§ **Exercise aim**: Repeat precisely the span of lines below that opens with the line containing "<source format=gm1>" and closes with the line containing "X127787400Y-81165700D01*", both included.

* * * * * * * * *

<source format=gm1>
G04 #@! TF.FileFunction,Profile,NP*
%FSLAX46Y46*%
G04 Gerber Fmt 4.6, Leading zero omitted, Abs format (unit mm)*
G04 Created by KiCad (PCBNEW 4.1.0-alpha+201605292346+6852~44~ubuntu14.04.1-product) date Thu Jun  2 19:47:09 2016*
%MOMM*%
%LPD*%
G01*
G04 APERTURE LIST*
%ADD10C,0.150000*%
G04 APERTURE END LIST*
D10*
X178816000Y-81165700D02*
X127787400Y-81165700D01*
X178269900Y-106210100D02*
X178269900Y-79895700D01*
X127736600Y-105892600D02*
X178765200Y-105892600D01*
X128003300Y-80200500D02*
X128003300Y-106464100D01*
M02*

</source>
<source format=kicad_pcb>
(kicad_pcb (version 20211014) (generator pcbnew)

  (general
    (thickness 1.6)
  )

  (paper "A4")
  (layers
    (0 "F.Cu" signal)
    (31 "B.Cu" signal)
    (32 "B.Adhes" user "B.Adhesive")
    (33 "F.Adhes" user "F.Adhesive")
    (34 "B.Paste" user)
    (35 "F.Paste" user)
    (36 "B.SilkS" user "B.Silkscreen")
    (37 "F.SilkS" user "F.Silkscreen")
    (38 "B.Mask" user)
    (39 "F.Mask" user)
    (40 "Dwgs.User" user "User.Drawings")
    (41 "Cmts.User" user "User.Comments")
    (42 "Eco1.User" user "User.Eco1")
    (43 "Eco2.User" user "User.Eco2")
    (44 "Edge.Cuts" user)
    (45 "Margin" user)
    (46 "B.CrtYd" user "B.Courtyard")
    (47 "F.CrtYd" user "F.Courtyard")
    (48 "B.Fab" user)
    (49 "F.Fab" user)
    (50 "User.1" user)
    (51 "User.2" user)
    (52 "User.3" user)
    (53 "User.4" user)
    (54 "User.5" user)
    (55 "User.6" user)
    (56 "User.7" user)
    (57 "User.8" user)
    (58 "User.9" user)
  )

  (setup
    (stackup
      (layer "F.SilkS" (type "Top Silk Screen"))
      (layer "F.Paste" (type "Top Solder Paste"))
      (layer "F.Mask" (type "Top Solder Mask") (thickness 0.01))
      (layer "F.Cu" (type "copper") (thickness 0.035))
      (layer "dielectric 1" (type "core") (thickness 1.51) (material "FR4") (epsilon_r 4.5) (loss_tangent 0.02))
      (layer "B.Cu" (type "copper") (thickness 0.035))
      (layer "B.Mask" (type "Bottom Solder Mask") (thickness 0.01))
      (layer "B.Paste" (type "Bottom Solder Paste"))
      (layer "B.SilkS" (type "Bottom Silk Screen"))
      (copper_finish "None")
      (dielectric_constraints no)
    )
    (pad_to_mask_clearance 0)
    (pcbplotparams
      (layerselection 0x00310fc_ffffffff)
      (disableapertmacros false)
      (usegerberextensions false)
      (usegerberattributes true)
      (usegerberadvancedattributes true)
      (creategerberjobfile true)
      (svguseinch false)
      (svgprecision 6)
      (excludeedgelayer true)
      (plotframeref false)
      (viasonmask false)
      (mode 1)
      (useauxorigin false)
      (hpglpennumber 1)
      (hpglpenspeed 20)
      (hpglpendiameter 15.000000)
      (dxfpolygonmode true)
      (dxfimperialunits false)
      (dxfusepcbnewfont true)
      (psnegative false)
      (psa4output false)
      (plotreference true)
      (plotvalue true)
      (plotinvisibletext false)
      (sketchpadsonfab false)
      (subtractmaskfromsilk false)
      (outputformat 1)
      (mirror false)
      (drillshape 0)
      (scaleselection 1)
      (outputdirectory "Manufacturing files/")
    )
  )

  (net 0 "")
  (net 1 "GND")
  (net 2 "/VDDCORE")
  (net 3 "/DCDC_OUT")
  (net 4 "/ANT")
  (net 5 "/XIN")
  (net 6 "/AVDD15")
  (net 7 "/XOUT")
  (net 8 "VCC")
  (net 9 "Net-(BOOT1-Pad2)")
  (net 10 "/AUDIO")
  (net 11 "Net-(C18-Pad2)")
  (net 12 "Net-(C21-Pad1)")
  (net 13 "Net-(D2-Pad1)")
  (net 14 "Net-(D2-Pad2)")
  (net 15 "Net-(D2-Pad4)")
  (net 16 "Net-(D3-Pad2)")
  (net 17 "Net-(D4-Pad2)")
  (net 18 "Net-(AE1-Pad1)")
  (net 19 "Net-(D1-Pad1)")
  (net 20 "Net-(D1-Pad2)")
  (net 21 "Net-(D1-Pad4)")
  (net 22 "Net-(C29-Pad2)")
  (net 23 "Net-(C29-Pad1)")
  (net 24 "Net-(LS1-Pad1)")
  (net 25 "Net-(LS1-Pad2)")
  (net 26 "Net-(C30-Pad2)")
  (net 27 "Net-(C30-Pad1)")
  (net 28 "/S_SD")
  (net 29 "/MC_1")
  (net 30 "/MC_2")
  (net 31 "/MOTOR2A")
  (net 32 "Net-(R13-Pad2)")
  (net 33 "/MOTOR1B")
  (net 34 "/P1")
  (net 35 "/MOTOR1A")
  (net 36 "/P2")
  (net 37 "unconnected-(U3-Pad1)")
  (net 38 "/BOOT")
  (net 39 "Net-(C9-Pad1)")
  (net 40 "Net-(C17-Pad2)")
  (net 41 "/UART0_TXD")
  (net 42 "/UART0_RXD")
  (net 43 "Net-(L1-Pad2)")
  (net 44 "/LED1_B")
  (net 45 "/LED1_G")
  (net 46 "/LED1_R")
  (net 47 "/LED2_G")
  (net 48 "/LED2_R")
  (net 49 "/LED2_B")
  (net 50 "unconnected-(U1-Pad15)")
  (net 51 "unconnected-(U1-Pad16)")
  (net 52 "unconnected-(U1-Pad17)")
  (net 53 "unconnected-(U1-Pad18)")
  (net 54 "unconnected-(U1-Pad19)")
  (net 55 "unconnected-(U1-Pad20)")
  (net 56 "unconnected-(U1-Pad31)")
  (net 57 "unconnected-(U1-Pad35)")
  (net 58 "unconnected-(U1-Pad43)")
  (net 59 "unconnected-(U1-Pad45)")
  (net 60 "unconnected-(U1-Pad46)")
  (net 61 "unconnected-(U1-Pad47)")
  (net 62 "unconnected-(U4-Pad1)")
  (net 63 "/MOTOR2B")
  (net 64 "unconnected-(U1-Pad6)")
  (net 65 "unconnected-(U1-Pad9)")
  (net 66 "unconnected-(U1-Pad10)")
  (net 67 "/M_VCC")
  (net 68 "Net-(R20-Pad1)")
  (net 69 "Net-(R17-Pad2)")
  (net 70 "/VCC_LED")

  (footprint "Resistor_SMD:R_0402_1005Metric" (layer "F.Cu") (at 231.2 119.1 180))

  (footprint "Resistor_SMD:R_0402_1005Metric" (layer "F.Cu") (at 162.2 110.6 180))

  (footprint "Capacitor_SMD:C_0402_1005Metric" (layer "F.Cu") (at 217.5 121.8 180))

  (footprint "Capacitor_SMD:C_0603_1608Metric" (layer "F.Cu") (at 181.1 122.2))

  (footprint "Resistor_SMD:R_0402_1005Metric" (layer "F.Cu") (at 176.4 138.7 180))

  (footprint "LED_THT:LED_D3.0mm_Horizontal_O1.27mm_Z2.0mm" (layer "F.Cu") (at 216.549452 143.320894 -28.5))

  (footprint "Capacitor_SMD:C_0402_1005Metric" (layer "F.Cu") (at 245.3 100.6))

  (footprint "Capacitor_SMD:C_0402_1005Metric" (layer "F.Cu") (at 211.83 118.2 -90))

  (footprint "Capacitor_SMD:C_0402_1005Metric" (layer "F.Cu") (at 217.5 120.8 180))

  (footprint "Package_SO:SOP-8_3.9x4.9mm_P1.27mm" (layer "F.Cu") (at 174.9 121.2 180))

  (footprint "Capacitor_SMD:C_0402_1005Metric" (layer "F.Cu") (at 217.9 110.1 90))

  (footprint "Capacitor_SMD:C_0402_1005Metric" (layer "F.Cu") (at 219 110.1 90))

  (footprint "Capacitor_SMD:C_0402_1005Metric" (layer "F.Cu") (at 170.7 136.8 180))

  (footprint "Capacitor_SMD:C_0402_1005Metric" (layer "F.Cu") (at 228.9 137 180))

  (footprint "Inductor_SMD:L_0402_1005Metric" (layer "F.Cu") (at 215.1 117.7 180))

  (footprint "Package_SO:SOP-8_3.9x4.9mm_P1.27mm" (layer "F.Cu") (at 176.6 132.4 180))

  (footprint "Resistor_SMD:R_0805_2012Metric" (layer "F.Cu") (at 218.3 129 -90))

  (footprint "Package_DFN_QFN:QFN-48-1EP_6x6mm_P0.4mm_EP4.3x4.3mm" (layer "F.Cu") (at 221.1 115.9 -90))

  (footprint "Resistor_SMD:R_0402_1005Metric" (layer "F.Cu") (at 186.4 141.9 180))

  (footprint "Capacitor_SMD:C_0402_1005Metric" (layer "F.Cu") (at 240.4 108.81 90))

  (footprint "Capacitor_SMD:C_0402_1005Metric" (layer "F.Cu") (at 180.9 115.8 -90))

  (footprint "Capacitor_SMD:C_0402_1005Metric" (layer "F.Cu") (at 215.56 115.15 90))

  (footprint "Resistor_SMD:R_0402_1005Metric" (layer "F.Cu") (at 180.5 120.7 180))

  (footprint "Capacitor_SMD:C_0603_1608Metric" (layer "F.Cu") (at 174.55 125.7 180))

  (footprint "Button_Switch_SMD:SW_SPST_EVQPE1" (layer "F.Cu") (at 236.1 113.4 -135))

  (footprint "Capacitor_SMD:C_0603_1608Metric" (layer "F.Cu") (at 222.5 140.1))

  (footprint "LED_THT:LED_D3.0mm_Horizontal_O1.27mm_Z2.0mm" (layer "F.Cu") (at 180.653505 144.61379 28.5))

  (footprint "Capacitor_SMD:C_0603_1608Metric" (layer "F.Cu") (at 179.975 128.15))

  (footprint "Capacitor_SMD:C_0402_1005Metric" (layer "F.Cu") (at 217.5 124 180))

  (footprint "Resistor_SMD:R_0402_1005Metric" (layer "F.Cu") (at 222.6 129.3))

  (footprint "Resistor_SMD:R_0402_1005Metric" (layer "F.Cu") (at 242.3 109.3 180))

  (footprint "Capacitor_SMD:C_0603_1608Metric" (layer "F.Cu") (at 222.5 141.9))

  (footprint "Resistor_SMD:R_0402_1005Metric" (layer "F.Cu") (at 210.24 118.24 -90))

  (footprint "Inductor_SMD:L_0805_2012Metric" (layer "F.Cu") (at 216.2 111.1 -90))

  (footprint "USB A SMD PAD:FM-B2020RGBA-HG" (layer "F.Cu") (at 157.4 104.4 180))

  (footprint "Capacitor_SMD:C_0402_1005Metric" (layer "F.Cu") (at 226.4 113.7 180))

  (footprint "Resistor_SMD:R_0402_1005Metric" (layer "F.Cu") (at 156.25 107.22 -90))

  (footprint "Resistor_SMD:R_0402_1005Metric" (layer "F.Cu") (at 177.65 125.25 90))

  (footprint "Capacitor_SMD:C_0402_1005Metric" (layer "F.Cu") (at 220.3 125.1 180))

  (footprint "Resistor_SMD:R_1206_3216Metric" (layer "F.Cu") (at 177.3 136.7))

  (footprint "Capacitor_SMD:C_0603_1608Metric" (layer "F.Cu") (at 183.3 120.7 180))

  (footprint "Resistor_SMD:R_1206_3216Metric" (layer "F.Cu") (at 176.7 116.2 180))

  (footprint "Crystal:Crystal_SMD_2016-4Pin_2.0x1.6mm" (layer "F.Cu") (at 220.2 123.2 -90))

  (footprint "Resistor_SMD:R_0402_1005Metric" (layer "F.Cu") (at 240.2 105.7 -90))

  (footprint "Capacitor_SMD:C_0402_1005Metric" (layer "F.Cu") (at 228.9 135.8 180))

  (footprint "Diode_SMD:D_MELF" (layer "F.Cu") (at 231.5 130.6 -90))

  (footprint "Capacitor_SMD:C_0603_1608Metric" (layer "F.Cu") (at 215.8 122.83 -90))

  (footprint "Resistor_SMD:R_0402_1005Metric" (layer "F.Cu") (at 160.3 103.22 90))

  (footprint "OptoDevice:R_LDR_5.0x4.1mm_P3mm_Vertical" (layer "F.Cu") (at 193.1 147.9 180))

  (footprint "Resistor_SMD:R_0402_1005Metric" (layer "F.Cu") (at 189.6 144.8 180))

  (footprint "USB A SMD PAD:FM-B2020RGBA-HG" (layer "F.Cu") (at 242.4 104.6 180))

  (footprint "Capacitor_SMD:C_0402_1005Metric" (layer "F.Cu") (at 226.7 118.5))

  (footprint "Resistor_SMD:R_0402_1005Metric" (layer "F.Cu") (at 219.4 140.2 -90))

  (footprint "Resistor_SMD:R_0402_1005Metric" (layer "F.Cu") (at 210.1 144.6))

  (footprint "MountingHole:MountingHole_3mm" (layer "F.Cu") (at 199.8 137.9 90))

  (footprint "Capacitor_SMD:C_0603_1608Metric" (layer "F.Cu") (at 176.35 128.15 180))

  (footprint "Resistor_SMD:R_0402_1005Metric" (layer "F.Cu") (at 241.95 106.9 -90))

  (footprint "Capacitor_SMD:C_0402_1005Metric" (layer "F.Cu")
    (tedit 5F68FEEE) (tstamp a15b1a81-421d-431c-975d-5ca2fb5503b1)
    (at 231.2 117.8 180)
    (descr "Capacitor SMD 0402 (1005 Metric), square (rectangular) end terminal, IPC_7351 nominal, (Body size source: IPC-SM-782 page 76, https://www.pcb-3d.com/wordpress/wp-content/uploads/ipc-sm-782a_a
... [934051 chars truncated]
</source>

* * * * * * * * *

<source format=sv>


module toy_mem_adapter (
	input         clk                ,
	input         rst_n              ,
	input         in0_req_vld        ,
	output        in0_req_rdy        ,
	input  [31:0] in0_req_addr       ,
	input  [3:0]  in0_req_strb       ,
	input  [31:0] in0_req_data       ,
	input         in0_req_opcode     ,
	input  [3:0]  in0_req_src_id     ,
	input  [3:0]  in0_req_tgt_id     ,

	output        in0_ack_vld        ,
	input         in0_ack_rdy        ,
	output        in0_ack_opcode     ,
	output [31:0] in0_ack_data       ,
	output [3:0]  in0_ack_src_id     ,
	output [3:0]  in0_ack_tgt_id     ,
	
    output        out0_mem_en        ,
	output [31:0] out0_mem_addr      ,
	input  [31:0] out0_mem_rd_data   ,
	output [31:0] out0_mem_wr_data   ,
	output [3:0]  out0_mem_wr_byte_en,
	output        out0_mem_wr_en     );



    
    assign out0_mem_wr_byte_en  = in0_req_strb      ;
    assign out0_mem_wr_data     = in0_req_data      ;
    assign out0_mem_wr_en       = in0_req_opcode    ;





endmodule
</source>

* * * * * * * * *

§ **Finished exercise**:
<source format=gm1>
G04 #@! TF.FileFunction,Profile,NP*
%FSLAX46Y46*%
G04 Gerber Fmt 4.6, Leading zero omitted, Abs format (unit mm)*
G04 Created by KiCad (PCBNEW 4.1.0-alpha+201605292346+6852~44~ubuntu14.04.1-product) date Thu Jun  2 19:47:09 2016*
%MOMM*%
%LPD*%
G01*
G04 APERTURE LIST*
%ADD10C,0.150000*%
G04 APERTURE END LIST*
D10*
X178816000Y-81165700D02*
X127787400Y-81165700D01*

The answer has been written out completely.